There’s the finite game of uplevels and promotions, and the infinite one of constant learning, development and evolution.
For the former, when we think of individual career impact, there are 3 systems at play – individual career aspirations, the engineering ladder and expectations for different levels/roles, and the business need/team opportunity.
Efficiency/Performance-shaped problems tend to be both broad and deep (eg: spark tuning for bigdata computation or improving your Kafka publish tail latency). To navigate such problems, some key traits and competencies are: highly motivated, proactive problem-solvers who can move with urgency and focus, while balancing critical thinking, comfort in dealing with data-driven diagnosis, hypotheses and analyses, and ability to work cross-organizationally, collaborating with different teams, systems and organizational dynamics. Let’s assume that individuals working on efficiency or performance-shaped problems are inherently motivated and excited about solving such problems.
That brings us to ensuring that there is indeed a strong business need to be solving these problems. A company, in its initial phases, might not want to invest in efficiency and performance, and rightly so as we discussed earlier. If we’ve secured the need and the buy-in, it comes down to demonstrated value - results, results, results! And once you’re secured results, identify the narrative for the impact driven - what’s the before/after story? What got better? What gets worse, if left unsolved? Understand and evaluate your organization’s leveling rubric, to assess if the complexity or realized impact, are in line with the system’s expectation from someone at that level and role. Eg: At Stripe, we’ve intentionally introduced the “Fixer” archetype for Staff engineers, to create room for, and acknowledge the value of associated impact to the business.
Some things to keep in mind:
- Going back to your earlier bit about diffused accountability, we also need to ensure that the individuals working on these problems are well equipped to navigate this aspect of the system (especially, because ICs tend to avoid situations involving potential conflict).

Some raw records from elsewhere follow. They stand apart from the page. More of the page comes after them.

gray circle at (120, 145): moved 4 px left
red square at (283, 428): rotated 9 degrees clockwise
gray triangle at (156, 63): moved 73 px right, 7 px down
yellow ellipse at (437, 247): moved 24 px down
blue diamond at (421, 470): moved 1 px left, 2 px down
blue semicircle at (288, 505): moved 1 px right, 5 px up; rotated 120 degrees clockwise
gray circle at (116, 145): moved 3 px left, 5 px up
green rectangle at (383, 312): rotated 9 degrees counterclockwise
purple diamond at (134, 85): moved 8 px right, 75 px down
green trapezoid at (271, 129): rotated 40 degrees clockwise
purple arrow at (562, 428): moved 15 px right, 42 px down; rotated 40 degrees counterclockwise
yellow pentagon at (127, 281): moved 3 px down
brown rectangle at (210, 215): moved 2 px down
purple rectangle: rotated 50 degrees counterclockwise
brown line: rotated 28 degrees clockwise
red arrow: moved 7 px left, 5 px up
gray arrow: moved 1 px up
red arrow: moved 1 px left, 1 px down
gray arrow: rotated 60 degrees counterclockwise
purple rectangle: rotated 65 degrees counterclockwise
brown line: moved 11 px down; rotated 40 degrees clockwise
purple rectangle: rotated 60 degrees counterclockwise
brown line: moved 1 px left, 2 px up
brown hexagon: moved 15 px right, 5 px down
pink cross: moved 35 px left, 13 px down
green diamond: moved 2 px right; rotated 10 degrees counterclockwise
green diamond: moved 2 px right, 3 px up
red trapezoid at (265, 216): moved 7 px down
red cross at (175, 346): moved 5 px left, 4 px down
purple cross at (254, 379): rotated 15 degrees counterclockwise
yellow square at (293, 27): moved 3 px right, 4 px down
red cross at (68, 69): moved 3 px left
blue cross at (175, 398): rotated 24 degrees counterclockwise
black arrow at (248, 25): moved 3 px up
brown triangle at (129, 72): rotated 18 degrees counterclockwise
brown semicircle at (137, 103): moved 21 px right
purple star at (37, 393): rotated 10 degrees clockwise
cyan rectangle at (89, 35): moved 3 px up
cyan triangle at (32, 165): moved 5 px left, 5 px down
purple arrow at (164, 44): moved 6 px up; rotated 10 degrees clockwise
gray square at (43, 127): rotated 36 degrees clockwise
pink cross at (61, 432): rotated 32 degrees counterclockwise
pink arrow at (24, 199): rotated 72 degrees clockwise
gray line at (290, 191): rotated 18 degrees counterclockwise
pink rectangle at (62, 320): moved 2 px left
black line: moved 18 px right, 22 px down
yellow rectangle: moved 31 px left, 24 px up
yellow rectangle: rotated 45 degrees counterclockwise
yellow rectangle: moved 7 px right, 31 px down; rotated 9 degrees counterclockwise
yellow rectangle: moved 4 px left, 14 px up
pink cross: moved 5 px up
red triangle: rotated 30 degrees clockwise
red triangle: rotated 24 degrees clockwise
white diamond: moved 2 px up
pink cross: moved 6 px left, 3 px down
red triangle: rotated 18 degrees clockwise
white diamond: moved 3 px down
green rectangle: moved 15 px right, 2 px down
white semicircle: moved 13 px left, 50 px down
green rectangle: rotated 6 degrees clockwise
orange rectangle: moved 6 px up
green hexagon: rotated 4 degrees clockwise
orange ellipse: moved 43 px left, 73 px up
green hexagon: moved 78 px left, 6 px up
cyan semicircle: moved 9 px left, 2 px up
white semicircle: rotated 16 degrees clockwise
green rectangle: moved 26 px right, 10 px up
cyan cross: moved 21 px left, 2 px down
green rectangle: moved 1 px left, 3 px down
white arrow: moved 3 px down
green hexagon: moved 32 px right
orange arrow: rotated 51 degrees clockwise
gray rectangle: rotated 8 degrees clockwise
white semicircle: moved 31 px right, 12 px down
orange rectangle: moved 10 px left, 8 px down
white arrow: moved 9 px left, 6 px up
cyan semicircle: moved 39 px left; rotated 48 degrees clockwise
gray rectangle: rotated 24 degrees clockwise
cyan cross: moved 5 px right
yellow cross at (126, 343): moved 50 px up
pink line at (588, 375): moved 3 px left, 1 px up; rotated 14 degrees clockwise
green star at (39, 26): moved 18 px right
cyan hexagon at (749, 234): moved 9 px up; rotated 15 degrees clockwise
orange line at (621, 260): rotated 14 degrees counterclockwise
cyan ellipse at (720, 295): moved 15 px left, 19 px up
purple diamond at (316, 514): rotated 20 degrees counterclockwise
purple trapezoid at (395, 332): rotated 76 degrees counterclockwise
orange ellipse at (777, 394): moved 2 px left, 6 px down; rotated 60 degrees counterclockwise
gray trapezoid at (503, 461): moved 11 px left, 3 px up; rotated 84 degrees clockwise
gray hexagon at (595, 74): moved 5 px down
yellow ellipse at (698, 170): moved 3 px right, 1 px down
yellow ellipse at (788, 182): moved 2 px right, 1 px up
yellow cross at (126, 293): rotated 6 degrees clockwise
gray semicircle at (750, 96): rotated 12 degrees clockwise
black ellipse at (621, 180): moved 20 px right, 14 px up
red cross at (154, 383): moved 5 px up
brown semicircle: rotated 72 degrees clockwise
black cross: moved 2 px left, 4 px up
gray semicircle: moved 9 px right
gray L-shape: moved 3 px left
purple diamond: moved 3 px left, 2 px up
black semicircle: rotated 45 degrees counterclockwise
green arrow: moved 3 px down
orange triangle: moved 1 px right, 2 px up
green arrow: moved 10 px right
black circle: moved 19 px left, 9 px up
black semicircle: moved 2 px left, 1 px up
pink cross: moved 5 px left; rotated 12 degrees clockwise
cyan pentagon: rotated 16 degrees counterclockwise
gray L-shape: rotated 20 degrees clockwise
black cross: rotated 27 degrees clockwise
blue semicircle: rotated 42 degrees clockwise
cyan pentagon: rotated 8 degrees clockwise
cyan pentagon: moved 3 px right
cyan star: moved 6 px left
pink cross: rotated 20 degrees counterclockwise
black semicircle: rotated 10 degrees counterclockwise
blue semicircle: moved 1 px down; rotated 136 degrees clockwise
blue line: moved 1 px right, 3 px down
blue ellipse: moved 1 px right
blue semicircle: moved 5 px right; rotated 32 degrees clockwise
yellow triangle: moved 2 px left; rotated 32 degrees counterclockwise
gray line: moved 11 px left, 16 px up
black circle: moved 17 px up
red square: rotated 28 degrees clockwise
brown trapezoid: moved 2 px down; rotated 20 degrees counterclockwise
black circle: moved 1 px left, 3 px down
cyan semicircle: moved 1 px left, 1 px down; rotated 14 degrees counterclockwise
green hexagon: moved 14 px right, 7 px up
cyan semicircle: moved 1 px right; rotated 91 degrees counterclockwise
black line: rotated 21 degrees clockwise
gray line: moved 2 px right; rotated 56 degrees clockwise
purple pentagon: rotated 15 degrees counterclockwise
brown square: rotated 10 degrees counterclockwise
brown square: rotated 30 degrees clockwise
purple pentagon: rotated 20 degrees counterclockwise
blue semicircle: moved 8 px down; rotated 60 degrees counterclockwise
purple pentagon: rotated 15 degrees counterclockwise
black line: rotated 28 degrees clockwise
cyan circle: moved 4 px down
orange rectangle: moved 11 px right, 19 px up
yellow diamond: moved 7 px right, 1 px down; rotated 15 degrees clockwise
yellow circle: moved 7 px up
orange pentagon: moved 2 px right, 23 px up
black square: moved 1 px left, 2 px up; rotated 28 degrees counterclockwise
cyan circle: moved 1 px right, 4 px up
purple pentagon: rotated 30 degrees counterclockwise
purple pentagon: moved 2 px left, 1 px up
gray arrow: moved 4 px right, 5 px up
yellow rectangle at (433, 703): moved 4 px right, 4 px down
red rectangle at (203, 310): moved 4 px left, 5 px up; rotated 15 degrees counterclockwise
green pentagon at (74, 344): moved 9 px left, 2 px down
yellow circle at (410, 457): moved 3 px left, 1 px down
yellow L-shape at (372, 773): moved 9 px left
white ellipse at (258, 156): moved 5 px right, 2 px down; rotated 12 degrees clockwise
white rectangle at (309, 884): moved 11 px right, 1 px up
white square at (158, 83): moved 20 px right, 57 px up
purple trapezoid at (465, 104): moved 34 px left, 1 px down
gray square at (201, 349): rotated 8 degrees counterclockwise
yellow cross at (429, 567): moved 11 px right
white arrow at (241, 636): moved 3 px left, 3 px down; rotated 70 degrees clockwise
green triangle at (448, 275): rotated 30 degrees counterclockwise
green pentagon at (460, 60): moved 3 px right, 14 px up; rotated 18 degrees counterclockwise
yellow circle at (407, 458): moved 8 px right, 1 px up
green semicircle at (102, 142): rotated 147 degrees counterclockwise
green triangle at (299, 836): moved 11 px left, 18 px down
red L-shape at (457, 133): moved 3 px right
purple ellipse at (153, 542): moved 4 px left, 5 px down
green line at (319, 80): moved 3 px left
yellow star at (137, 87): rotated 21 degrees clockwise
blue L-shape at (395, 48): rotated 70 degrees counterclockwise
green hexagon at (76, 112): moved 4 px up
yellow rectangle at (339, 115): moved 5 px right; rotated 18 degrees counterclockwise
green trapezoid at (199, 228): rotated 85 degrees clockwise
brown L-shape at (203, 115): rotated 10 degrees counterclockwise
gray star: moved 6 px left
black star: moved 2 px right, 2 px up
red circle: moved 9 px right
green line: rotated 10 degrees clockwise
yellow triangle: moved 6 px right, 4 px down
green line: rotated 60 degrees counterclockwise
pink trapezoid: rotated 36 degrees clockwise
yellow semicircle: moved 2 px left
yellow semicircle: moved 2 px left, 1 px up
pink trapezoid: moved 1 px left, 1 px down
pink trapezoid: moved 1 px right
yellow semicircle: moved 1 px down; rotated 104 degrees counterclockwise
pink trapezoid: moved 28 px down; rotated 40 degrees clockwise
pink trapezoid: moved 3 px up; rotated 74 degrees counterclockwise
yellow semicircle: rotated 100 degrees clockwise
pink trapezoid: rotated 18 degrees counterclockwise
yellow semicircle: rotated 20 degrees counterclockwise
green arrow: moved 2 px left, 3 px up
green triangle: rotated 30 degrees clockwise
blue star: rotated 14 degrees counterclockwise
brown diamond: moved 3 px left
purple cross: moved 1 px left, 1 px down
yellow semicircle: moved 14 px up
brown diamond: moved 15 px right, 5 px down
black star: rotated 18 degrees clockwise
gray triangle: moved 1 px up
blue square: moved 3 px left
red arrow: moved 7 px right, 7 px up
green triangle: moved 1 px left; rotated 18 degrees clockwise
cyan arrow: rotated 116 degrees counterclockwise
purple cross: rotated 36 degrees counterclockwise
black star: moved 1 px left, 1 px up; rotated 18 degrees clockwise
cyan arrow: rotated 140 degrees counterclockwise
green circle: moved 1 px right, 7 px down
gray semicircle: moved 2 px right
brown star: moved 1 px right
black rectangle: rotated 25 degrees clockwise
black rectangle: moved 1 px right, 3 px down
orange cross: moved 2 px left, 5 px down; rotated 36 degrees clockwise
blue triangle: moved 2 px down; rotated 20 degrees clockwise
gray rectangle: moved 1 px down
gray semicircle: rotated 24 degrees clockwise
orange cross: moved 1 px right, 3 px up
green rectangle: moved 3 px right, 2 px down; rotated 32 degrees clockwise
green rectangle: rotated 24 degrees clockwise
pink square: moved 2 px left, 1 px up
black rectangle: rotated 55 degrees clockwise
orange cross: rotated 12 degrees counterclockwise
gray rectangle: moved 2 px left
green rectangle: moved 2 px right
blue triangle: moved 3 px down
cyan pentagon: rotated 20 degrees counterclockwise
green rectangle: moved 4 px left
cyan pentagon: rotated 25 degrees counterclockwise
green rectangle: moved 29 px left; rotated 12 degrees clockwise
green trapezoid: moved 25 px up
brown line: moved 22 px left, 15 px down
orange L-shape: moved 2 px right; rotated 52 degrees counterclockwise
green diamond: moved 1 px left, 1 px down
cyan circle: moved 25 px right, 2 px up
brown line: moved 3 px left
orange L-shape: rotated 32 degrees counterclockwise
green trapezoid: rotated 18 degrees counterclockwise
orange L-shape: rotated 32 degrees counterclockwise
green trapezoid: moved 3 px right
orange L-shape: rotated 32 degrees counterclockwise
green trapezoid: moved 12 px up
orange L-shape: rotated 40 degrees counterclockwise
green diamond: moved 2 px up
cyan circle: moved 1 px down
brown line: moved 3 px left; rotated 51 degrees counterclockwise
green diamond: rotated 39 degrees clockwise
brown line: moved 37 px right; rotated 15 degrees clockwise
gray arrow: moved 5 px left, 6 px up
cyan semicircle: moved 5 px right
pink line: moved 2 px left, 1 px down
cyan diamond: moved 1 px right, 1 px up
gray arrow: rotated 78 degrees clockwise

- If in the discovery phase of evaluating which problems to solve, identify a rubric for effort and impact (eg: 1 eng-quarter for $X million in annualized savings), and stack rank those opportunities to avoid missing the forest for the trees.
- Balance driving value with incoming interrupts, when driving change through the rest of the org – ICs want to code, and solve problems, so leverage partners like the EM and TPM to help ICs get focus time.
Lastly, speaking of the long game, and my own experience : I’ve developed some key strengths through my journey from quality engineering to leading efficiency/performance programs - ability to seamlessly operate & diagnose varied distributed systems, strong business communication skills, and effectively drive influence without authority across cross-functional organizations.
What are some resources (books, blogs, people, etc) you’ve learned from? Who are your role models in the field?
You and yours - infraeng is a great resource to hear from other practitioners, operators and builders!
I love understanding how complex systems at scale fail - for these, I’ve found it extremely valuable to study the AWS Post-Event summaries! I also routinely look forward to shared content from Cindy Sridharan, Liz Fong-Jones and Corey Quinn. I found Designing Data Intensive Applications to be an excellent resource for the basics around dealing with Data.
In terms of engineering management, I’ve learnt a lot from playbooks, frameworks and resources shared by Lara Hogan, Kim Scott, and Brene Brown. My favorite book on leadership is, I too had a dream by Dr. Kurien.
Engineering Leadership at the higher levels starts getting fuzzier in time and space, and has lesser structured content. Here, I do find myself leveraging a lot from my Macro & Micro Economics - and leaning on more holistic modeling of the world around us (Thinking in Systems: A Primer), and our own interpretation and response of it (Mindset: The New Psychology of Success, Switch: How to Change Things When Change Is Hard, Unlocking Leadership Mindtraps: How to Thrive in Complexity).